The choices were between:
1. Using individual handle letters, as had been done on both the Court Barn’s copy
and the Eyre & Spottiswoode’s copy
2. Using my gold-blocking press to stamp the title directly on to the whole piece of leather to be used for the spine
3. Make a label on a piece of the same leather as the rest of the spine using the blocking press
An alternative to hand lettering is using a typeholder. I have used one many times in the past, with varying success, but you only get one chance at positioning each line, both centrally and horizontally and I know the result will not be as sharp as from the blocking press. So that method is rejected.
Blocking directly on the the whole piece of leather which will cover the spine will give an initially sharp impression but then that leather has to be dampened and pasted and stretched in the covering process. There is a risk that the sharp blocked letters will lose both sharpness and brightness in that process. So that method is rejected also.
That leaves individual hand lettering or a blocked label. That choice was made a bit easier as I had a set of type exactly the right size, but only one set of handled letters that was nearly right, but not quite.
So, before covering the spine I pared a couple of pieces of the same skin very thin ( about 0.3mm) and backed them with repair tissue.
The spine leather was pared all over to about 0.6 mm with the head and tail parts pared evenly right down to a feather edge for twice the measurement of the turn-ins. This is to avoid an ugly step in the finished spine surface at head and tail and also to have mouldable leather for the headcaps.
Now, covering the spine: the spine has been previously covered with thin cotton or aero-linen and the spaces between the bands lined with strong paper which is sanded down to remove all unevenness. The bands have been raised a little with strips of leather so as to stand out well (see earlier posts of this Challenge).
The leather is damped on the hair side and pasted on the flesh side EXCEPT FOR ABOUT HALF OF BOTH THE TOP AND BOTTOM PANELS. It is stretched over the back and tied down with cord.
After ten minutes take the cords off and sharpen the bands with band nippers. Leave the book in the press for at least a couple of hours for the paste to dry.
The next stage is turning-in the leather at head and tail – this a ‘tight-back’ binding so there is no hollow to turn the leather into, which makes the operation more fiddly. But first, we noted in an earlier post on this project that the boards have a slant down from the top edge to the spine so that head bands are not as tall as the top and bottom edges of the oak boards, presumably to help protect them from knocks or rubbing when the book is in use. That means that unless packed out a little there will be an awkward step at the headcap. To avoid that I glued pieces of hemp cord on the inside of the spine leather so that when the headcap is made it is in line with the inner edges of the boards.
Now the turn-in leather is damped on the outside, pasted on the inside and paste is worked into the pocket behind the headband so that complete adhesion is achieved. The headcap is shaped in the usual way.
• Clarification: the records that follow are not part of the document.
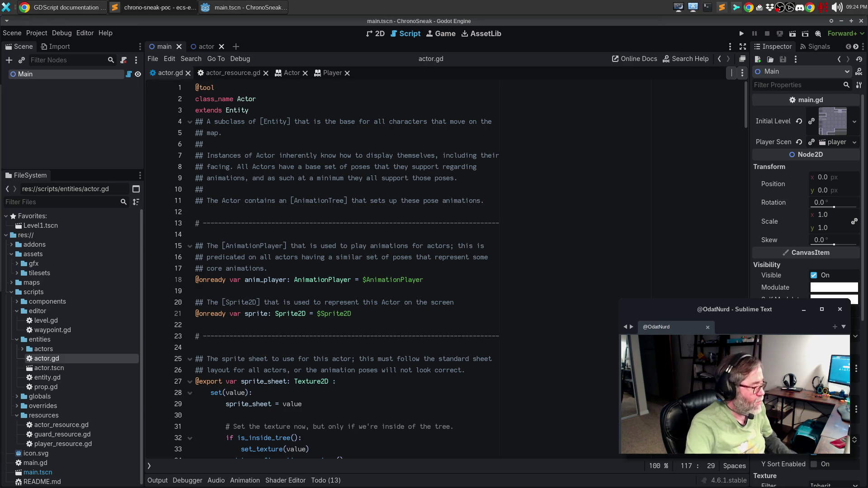
{"action": "left_click", "coordinate": [269, 325]}
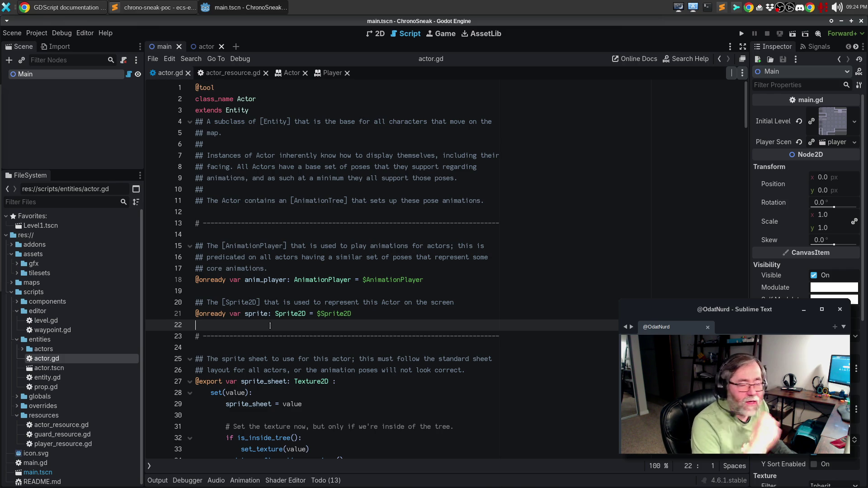
{"action": "key", "text": "Up"}
{"action": "key", "text": "Up"}
{"action": "key", "text": "Up"}
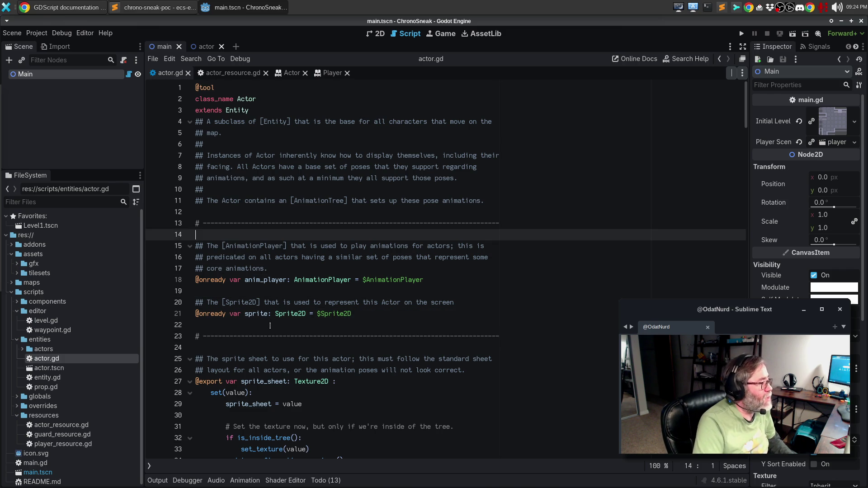
{"action": "type", "text": "@export var entity_data: ActorResource"}
{"action": "key", "text": "Down"}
The blocked label is cut to size, edge-pared and glued (not pasted, as that can soften the leather and blur the lettering) in the second panel of the spine. I always sand the surface of the panel so as to ensure good adhesion.
There was some restrained decorative tooling on the original spine which I have replicated as closely as I can with the tools available- very Douglas Cockerell in style.
So, with endpapers of the same colour as the original, the job is finished.
About £350 in materials and labour. Cheap!
3 thoughts on “Arts and Crafts Challenge – the final stages”
Any tips or techniques for using the Little Giant? I have found it difficult to use. The blade seems to blunt quickly and it is easy to go through the leather. Peter
First, make sure there are no crumbs of leather under the area being pared. Second, screw the wing nut that holds the blade in place firmly tight AFTER squaring the edge in the cutting slot. Third, use firm even pressure. Of course the blade must be new to start with, and even using both edges (i.e. turn the blade over as soon as the ‘cut’ begins to drag) you only get about a square foot of paring out of one blade. But blades cost less the 50p each.
Good luck – let me know how you get on.